Start of Input records

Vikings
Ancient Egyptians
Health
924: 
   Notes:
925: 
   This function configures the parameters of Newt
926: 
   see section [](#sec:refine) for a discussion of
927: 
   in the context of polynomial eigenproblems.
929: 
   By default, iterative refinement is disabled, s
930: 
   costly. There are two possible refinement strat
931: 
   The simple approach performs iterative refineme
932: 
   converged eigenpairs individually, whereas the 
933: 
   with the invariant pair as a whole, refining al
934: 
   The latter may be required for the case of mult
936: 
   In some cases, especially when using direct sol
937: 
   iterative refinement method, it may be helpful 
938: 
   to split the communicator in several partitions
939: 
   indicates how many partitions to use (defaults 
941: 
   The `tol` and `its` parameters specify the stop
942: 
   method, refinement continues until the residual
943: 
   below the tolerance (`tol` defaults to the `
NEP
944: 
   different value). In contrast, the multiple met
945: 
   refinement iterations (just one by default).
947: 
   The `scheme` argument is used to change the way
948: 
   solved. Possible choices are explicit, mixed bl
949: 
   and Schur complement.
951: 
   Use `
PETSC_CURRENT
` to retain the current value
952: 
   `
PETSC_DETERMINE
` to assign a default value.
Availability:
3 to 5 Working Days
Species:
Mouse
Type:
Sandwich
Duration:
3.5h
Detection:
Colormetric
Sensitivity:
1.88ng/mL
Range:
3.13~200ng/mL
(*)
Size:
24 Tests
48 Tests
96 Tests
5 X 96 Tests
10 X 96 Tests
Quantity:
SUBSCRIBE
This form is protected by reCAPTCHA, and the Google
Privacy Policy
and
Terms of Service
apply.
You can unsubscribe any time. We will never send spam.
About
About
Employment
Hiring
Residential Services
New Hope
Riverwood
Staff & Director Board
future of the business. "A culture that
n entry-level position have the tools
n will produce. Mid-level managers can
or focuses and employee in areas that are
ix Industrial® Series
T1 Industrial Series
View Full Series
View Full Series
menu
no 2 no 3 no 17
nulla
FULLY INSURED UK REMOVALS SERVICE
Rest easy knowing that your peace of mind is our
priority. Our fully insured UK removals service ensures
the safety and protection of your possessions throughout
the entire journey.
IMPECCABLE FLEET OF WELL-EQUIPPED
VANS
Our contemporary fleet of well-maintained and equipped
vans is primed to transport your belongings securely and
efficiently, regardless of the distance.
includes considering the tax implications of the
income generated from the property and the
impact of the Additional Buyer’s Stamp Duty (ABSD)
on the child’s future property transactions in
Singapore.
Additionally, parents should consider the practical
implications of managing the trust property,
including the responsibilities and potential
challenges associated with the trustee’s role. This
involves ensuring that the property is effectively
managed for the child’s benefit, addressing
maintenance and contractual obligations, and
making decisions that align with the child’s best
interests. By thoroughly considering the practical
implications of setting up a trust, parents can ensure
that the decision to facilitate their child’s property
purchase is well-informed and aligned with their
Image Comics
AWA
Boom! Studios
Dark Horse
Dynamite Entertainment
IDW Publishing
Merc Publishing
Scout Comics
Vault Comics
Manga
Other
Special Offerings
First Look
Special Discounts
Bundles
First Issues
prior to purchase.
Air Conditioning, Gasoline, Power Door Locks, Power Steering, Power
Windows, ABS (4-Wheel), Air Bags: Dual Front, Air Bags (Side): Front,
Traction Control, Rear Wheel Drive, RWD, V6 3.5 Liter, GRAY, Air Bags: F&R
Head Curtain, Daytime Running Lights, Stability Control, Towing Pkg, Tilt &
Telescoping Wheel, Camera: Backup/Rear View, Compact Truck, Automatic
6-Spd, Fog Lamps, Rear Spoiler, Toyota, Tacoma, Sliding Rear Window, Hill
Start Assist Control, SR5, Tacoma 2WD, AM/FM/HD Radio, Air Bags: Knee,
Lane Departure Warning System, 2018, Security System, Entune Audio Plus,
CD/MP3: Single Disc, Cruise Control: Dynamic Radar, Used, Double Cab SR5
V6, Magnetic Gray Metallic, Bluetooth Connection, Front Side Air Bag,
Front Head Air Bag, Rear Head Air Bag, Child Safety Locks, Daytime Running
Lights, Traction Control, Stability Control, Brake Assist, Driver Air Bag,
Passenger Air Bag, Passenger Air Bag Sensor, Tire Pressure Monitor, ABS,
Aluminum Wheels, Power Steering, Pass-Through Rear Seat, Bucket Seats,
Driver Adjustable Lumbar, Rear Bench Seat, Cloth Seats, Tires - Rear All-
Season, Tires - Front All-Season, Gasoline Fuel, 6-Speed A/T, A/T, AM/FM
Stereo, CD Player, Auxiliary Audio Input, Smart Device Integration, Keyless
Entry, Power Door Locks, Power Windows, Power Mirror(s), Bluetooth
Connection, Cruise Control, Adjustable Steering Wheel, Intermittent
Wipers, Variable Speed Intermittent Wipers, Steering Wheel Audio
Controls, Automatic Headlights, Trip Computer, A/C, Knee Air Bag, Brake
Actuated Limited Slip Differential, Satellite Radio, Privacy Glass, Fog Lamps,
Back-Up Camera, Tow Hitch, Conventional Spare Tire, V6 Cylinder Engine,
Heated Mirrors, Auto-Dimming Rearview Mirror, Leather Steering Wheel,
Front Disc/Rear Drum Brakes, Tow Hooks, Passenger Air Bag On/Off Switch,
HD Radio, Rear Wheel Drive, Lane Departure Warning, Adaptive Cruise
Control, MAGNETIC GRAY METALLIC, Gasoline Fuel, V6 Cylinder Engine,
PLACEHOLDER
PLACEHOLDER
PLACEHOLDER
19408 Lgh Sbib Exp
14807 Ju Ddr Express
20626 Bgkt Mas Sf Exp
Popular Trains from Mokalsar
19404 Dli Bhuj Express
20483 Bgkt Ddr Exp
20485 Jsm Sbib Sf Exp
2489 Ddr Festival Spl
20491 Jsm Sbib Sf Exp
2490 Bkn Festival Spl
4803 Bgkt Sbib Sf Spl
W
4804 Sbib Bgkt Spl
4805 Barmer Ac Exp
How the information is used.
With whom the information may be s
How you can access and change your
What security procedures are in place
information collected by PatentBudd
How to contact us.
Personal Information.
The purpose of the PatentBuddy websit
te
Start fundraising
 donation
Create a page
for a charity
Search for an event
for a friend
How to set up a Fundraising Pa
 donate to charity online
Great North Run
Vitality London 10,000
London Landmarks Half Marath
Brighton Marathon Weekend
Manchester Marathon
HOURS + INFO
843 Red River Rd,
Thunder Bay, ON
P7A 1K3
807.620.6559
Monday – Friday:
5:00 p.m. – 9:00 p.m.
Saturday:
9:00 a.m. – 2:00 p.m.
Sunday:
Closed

End of Input records

Every record shown above should be given back exactly.

### Task answer
Vikings
Ancient Egyptians
Health
924: 
   Notes:
925: 
   This function configures the parameters of Newt
926: 
   see section [](#sec:refine) for a discussion of
927: 
   in the context of polynomial eigenproblems.
929: 
   By default, iterative refinement is disabled, s
930: 
   costly. There are two possible refinement strat
931: 
   The simple approach performs iterative refineme
932: 
   converged eigenpairs individually, whereas the 
933: 
   with the invariant pair as a whole, refining al
934: 
   The latter may be required for the case of mult
936: 
   In some cases, especially when using direct sol
937: 
   iterative refinement method, it may be helpful 
938: 
   to split the communicator in several partitions
939: 
   indicates how many partitions to use (defaults 
941: 
   The `tol` and `its` parameters specify the stop
942: 
   method, refinement continues until the residual
943: 
   below the tolerance (`tol` defaults to the `
NEP
944: 
   different value). In contrast, the multiple met
945: 
   refinement iterations (just one by default).
947: 
   The `scheme` argument is used to change the way
948: 
   solved. Possible choices are explicit, mixed bl
949: 
   and Schur complement.
951: 
   Use `
PETSC_CURRENT
` to retain the current value
952: 
   `
PETSC_DETERMINE
` to assign a default value.
Availability:
3 to 5 Working Days
Species:
Mouse
Type:
Sandwich
Duration:
3.5h
Detection:
Colormetric
Sensitivity:
1.88ng/mL
Range:
3.13~200ng/mL
(*)
Size:
24 Tests
48 Tests
96 Tests
5 X 96 Tests
10 X 96 Tests
Quantity:
SUBSCRIBE
This form is protected by reCAPTCHA, and the Google
Privacy Policy
and
Terms of Service
apply.
You can unsubscribe any time. We will never send spam.
About
About
Employment
Hiring
Residential Services
New Hope
Riverwood
Staff & Director Board
future of the business. "A culture that
n entry-level position have the tools
n will produce. Mid-level managers can
or focuses and employee in areas that are
ix Industrial® Series
T1 Industrial Series
View Full Series
View Full Series
menu
no 2 no 3 no 17
nulla
FULLY INSURED UK REMOVALS SERVICE
Rest easy knowing that your peace of mind is our
priority. Our fully insured UK removals service ensures
the safety and protection of your possessions throughout
the entire journey.
IMPECCABLE FLEET OF WELL-EQUIPPED
VANS
Our contemporary fleet of well-maintained and equipped
vans is primed to transport your belongings securely and
efficiently, regardless of the distance.
includes considering the tax implications of the
income generated from the property and the
impact of the Additional Buyer’s Stamp Duty (ABSD)
on the child’s future property transactions in
Singapore.
Additionally, parents should consider the practical
implications of managing the trust property,
including the responsibilities and potential
challenges associated with the trustee’s role. This
involves ensuring that the property is effectively
managed for the child’s benefit, addressing
maintenance and contractual obligations, and
making decisions that align with the child’s best
interests. By thoroughly considering the practical
implications of setting up a trust, parents can ensure
that the decision to facilitate their child’s property
purchase is well-informed and aligned with their
Image Comics
AWA
Boom! Studios
Dark Horse
Dynamite Entertainment
IDW Publishing
Merc Publishing
Scout Comics
Vault Comics
Manga
Other
Special Offerings
First Look
Special Discounts
Bundles
First Issues
prior to purchase.
Air Conditioning, Gasoline, Power Door Locks, Power Steering, Power
Windows, ABS (4-Wheel), Air Bags: Dual Front, Air Bags (Side): Front,
Traction Control, Rear Wheel Drive, RWD, V6 3.5 Liter, GRAY, Air Bags: F&R
Head Curtain, Daytime Running Lights, Stability Control, Towing Pkg, Tilt &
Telescoping Wheel, Camera: Backup/Rear View, Compact Truck, Automatic
6-Spd, Fog Lamps, Rear Spoiler, Toyota, Tacoma, Sliding Rear Window, Hill
Start Assist Control, SR5, Tacoma 2WD, AM/FM/HD Radio, Air Bags: Knee,
Lane Departure Warning System, 2018, Security System, Entune Audio Plus,
CD/MP3: Single Disc, Cruise Control: Dynamic Radar, Used, Double Cab SR5
V6, Magnetic Gray Metallic, Bluetooth Connection, Front Side Air Bag,
Front Head Air Bag, Rear Head Air Bag, Child Safety Locks, Daytime Running
Lights, Traction Control, Stability Control, Brake Assist, Driver Air Bag,
Passenger Air Bag, Passenger Air Bag Sensor, Tire Pressure Monitor, ABS,
Aluminum Wheels, Power Steering, Pass-Through Rear Seat, Bucket Seats,
Driver Adjustable Lumbar, Rear Bench Seat, Cloth Seats, Tires - Rear All-
Season, Tires - Front All-Season, Gasoline Fuel, 6-Speed A/T, A/T, AM/FM
Stereo, CD Player, Auxiliary Audio Input, Smart Device Integration, Keyless
Entry, Power Door Locks, Power Windows, Power Mirror(s), Bluetooth
Connection, Cruise Control, Adjustable Steering Wheel, Intermittent
Wipers, Variable Speed Intermittent Wipers, Steering Wheel Audio
Controls, Automatic Headlights, Trip Computer, A/C, Knee Air Bag, Brake
Actuated Limited Slip Differential, Satellite Radio, Privacy Glass, Fog Lamps,
Back-Up Camera, Tow Hitch, Conventional Spare Tire, V6 Cylinder Engine,
Heated Mirrors, Auto-Dimming Rearview Mirror, Leather Steering Wheel,
Front Disc/Rear Drum Brakes, Tow Hooks, Passenger Air Bag On/Off Switch,
HD Radio, Rear Wheel Drive, Lane Departure Warning, Adaptive Cruise
Control, MAGNETIC GRAY METALLIC, Gasoline Fuel, V6 Cylinder Engine,
PLACEHOLDER
PLACEHOLDER
PLACEHOLDER
19408 Lgh Sbib Exp
14807 Ju Ddr Express
20626 Bgkt Mas Sf Exp
Popular Trains from Mokalsar
19404 Dli Bhuj Express
20483 Bgkt Ddr Exp
20485 Jsm Sbib Sf Exp
2489 Ddr Festival Spl
20491 Jsm Sbib Sf Exp
2490 Bkn Festival Spl
4803 Bgkt Sbib Sf Spl
W
4804 Sbib Bgkt Spl
4805 Barmer Ac Exp
How the information is used.
With whom the information may be s
How you can access and change your
What security procedures are in place
information collected by PatentBudd
How to contact us.
Personal Information.
The purpose of the PatentBuddy websit
te
Start fundraising
 donation
Create a page
for a charity
Search for an event
for a friend
How to set up a Fundraising Pa
 donate to charity online
Great North Run
Vitality London 10,000
London Landmarks Half Marath
Brighton Marathon Weekend
Manchester Marathon
HOURS + INFO
843 Red River Rd,
Thunder Bay, ON
P7A 1K3
807.620.6559
Monday – Friday:
5:00 p.m. – 9:00 p.m.
Saturday:
9:00 a.m. – 2:00 p.m.
Sunday:
Closed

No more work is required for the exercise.